A common variant of the HLA gene (HLA-B*15:01) in the immune system is associated with a higher chance of surviving symptoms after SARS-CoV-2 infection.
At least 20% of people infected with the SARS-CoV-2 coronavirus never feel sick. Now, scientists have identified an allele of the HLA system (contains genes that control the immune response) that is related to a greater likelihood of surviving symptoms during infection (Augusto, DeG et al. Nature https:/ https://doi.org/10.1038/s41586-023-06331-x (2023).
This HLA allele (HLA-B*15:01) benefits the immune cells of people who have previously been exposed to “seasonal” coronaviruses that cause the common cold. That extra boost means the immune system can rapidly detect and destroy SARS-CoV-2 before it becomes unruly and disorganized in trying to defend itself against the virus.

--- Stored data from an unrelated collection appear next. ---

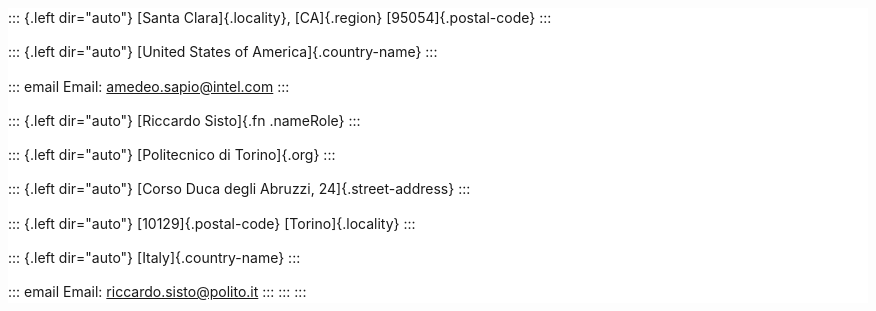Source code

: ::: {.left dir="auto"}
[Santa Clara]{.locality}, [CA]{.region} [95054]{.postal-code}
:::

::: {.left dir="auto"}
[United States of America]{.country-name}
:::

::: email
Email: <amedeo.sapio@intel.com>
:::

::: {.left dir="auto"}
[Riccardo Sisto]{.fn .nameRole}
:::

::: {.left dir="auto"}
[Politecnico di Torino]{.org}
:::

::: {.left dir="auto"}
[Corso Duca degli Abruzzi, 24]{.street-address}
:::

::: {.left dir="auto"}
[10129]{.postal-code} [Torino]{.locality}
:::

::: {.left dir="auto"}
[Italy]{.country-name}
:::

::: email
Email: <riccardo.sisto@polito.it>
:::
:::
:::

The study “deserves praise”, the researchers said, for showing a “stronger” link to COVID-19 than any other published association for a common gene.
lucky people
Many studies exploring the link between genetics and COVID-19 risk have focused on how it leads to severe disease or death. These are important studies, but most people infected with SARS-CoV-2 have a mild clinical picture of the disease.
To find people with asymptomatic infection, the authors used a database of bone marrow donors and enrolled nearly 30,000 people. Participants self-reported any positive test for SARS-CoV-2 and any symptoms. Of the more than 1,400 participants who tested positive during the 15-month study, which was conducted before the vaccines were widely available, 136 remained asymptomatic.
The researchers then looked for a link between people who had the silent infection and variations in HLA genes, which code for proteins found on the surfaces of nearly every cell in the body. The proteins display fragments of potential immune system invaders, prompting immune defenders called T cells to act against the invaders.
The authors found an association between asymptomatic infection and the HLA allele (HLA-B*15:01) carried by approximately 10% of the study population. People with the gene allele were twice as likely to remain asymptomatic than those without it; It was eight times more likely in people with two copies of the gene. The magnitude of the effect of the HLA allele gene (HLA-B*15:01) on the minimal clinical response against SARSCoV-2 is surprising.
The researchers conducted the main analysis on participants who described themselves as white, as they did not have enough people from other ethnic groups to analyse. The authors also found evidence for an association in black people, but the results are less clear in Asian and Hispanic people.
BYT cells of the immune system remember
To understand how the variant (HLA-B*15:01) helps prevent symptoms, the authors focused on its interaction with T cells. The team obtained T cells that had been collected before the pandemic from people who had the protective variant. Because the cells had never been exposed to SARS-CoV-2, they had no “memory” of the virus. Nevertheless, the T cells went on the attack when the protein (HLA-B*15:01) presented them with a fragment of the SARS-CoV-2 “spike” protein.
This fragment is structurally similar to fragments of the spike protein that drives the seasonal coronavirus. This similarity may allow T cells previously exposed to the common cold coronavirus to recognize and develop an immune response to SARS-CoV-2 more quickly than unexposed cells.
How cytotoxic T cells can boost COVID immunity against the new variant.
The scientists believe that, compared to other HLA variants, the HLA protein (HLA-B*15:01) is better and more efficient at displaying the SARS-CoV-2 spike protein fragment in such a way that it binds to fragments. becomes like Seasonal coronavirus, which provokes a strong anti-coronavirus immune response.
The results could help vaccinologists develop next-generation COVID-19 vaccines that not only control the severity of the disease, but also prevent symptoms.
The HLA complex system contains genes that direct immune responses when altered by infectious agents, malignant cells, infected normal cells, or chemical exposure. This explains why people with certain HLA genes mount a strong response against hepatitis B virus and develop severe acute liver failure, while people without those HLA genes (alleles) have subclinical or mild infection. In addition, there are genes (alleles) of the HLA system that make you susceptible to autoimmune diseases, for example HLD-DR3/4 makes a person susceptible to Hashimoto’s thyroiditis, lupus and rheumatoid arthritis; HLA-B27 makes a person more likely to have inflammatory bowel disease or psoriasis followed by ankylosing spondylitis or reactive arthritis, and there are many examples of this. Conversely, people who have an HLA allele that protects against a certain infection can make a person more susceptible to severe forms of the disease, for example people with sickle cell disease in Africa are more resistant to malaria.
Ronald Palacios Castrillo, MD, Ph.D.